- _Exercise brief_
Reproduce every one of the records below line for line, changing nothing.

- _Material provided_
--------------------
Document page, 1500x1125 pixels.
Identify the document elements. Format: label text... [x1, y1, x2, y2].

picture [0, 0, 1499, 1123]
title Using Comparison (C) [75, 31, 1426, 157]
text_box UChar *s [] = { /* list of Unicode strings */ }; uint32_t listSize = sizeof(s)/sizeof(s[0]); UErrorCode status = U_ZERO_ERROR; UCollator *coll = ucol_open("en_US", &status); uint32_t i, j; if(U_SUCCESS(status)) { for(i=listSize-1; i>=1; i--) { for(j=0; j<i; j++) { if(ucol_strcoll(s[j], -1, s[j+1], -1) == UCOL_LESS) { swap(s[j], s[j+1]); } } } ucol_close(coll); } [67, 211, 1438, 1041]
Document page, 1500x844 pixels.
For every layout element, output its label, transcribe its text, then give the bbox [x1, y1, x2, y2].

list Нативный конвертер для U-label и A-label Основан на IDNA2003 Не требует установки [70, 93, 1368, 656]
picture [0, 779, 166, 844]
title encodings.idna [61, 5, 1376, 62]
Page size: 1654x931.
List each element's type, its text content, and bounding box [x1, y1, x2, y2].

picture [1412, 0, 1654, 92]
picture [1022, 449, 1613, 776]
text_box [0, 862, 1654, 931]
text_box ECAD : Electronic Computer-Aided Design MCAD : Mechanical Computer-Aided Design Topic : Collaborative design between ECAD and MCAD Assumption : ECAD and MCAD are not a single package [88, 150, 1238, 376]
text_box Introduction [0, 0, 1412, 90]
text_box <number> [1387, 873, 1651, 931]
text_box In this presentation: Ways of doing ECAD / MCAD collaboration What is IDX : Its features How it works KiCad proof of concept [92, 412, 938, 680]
--------------------
- _Answer to the exercise_
Document page, 1500x1125 pixels.
Identify the document elements. Format: label text... [x1, y1, x2, y2].

picture [0, 0, 1499, 1123]
title Using Comparison (C) [75, 31, 1426, 157]
text_box UChar *s [] = { /* list of Unicode strings */ }; uint32_t listSize = sizeof(s)/sizeof(s[0]); UErrorCode status = U_ZERO_ERROR; UCollator *coll = ucol_open("en_US", &status); uint32_t i, j; if(U_SUCCESS(status)) { for(i=listSize-1; i>=1; i--) { for(j=0; j<i; j++) { if(ucol_strcoll(s[j], -1, s[j+1], -1) == UCOL_LESS) { swap(s[j], s[j+1]); } } } ucol_close(coll); } [67, 211, 1438, 1041]
Document page, 1500x844 pixels.
For every layout element, output its label, transcribe its text, then give the bbox [x1, y1, x2, y2].

list Нативный конвертер для U-label и A-label Основан на IDNA2003 Не требует установки [70, 93, 1368, 656]
picture [0, 779, 166, 844]
title encodings.idna [61, 5, 1376, 62]
Page size: 1654x931.
List each element's type, its text content, and bounding box [x1, y1, x2, y2].

picture [1412, 0, 1654, 92]
picture [1022, 449, 1613, 776]
text_box [0, 862, 1654, 931]
text_box ECAD : Electronic Computer-Aided Design MCAD : Mechanical Computer-Aided Design Topic : Collaborative design between ECAD and MCAD Assumption : ECAD and MCAD are not a single package [88, 150, 1238, 376]
text_box Introduction [0, 0, 1412, 90]
text_box <number> [1387, 873, 1651, 931]
text_box In this presentation: Ways of doing ECAD / MCAD collaboration What is IDX : Its features How it works KiCad proof of concept [92, 412, 938, 680]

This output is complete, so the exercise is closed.